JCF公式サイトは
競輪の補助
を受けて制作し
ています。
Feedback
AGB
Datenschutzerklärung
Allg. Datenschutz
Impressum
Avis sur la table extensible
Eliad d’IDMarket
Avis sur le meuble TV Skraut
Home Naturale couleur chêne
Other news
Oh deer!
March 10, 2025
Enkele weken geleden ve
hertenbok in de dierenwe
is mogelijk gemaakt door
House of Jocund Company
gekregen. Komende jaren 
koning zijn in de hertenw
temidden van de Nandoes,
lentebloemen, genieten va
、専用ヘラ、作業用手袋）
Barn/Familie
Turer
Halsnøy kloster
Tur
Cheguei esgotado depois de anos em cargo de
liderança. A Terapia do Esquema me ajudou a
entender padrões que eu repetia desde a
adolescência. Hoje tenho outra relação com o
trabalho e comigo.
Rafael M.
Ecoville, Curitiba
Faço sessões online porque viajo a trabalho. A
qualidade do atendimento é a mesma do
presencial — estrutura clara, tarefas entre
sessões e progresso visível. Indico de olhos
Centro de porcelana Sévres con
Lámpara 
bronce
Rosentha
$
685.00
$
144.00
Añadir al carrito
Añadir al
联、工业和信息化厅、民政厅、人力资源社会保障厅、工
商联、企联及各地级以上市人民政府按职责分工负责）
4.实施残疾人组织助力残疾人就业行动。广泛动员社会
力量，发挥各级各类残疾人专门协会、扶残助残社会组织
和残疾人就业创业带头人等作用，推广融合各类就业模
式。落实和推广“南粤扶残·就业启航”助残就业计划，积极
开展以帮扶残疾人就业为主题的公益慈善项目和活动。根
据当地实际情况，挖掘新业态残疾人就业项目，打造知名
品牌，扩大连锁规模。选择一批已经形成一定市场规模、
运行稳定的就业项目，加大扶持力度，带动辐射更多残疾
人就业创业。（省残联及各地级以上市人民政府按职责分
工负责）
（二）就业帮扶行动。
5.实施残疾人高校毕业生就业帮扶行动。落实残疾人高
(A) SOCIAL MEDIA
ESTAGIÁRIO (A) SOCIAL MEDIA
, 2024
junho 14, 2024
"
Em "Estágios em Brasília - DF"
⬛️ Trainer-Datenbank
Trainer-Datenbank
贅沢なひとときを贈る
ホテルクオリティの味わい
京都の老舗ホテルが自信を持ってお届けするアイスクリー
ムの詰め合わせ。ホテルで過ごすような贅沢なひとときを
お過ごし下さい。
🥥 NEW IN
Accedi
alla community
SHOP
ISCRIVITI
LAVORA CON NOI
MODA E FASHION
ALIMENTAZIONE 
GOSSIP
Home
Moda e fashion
· · · ·
Try it -
Write out exactly the lines from the line containing "Eliad d’IDMarket" to the end of the listing above, both included, and nothing else.

Exercise response -
Eliad d’IDMarket
Avis sur le meuble TV Skraut
Home Naturale couleur chêne
Other news
Oh deer!
March 10, 2025
Enkele weken geleden ve
hertenbok in de dierenwe
is mogelijk gemaakt door
House of Jocund Company
gekregen. Komende jaren 
koning zijn in de hertenw
temidden van de Nandoes,
lentebloemen, genieten va
、専用ヘラ、作業用手袋）
Barn/Familie
Turer
Halsnøy kloster
Tur
Cheguei esgotado depois de anos em cargo de
liderança. A Terapia do Esquema me ajudou a
entender padrões que eu repetia desde a
adolescência. Hoje tenho outra relação com o
trabalho e comigo.
Rafael M.
Ecoville, Curitiba
Faço sessões online porque viajo a trabalho. A
qualidade do atendimento é a mesma do
presencial — estrutura clara, tarefas entre
sessões e progresso visível. Indico de olhos
Centro de porcelana Sévres con
Lámpara 
bronce
Rosentha
$
685.00
$
144.00
Añadir al carrito
Añadir al
联、工业和信息化厅、民政厅、人力资源社会保障厅、工
商联、企联及各地级以上市人民政府按职责分工负责）
4.实施残疾人组织助力残疾人就业行动。广泛动员社会
力量，发挥各级各类残疾人专门协会、扶残助残社会组织
和残疾人就业创业带头人等作用，推广融合各类就业模
式。落实和推广“南粤扶残·就业启航”助残就业计划，积极
开展以帮扶残疾人就业为主题的公益慈善项目和活动。根
据当地实际情况，挖掘新业态残疾人就业项目，打造知名
品牌，扩大连锁规模。选择一批已经形成一定市场规模、
运行稳定的就业项目，加大扶持力度，带动辐射更多残疾
人就业创业。（省残联及各地级以上市人民政府按职责分
工负责）
（二）就业帮扶行动。
5.实施残疾人高校毕业生就业帮扶行动。落实残疾人高
(A) SOCIAL MEDIA
ESTAGIÁRIO (A) SOCIAL MEDIA
, 2024
junho 14, 2024
"
Em "Estágios em Brasília - DF"
⬛️ Trainer-Datenbank
Trainer-Datenbank
贅沢なひとときを贈る
ホテルクオリティの味わい
京都の老舗ホテルが自信を持ってお届けするアイスクリー
ムの詰め合わせ。ホテルで過ごすような贅沢なひとときを
お過ごし下さい。
🥥 NEW IN
Accedi
alla community
SHOP
ISCRIVITI
LAVORA CON NOI
MODA E FASHION
ALIMENTAZIONE 
GOSSIP
Home
Moda e fashion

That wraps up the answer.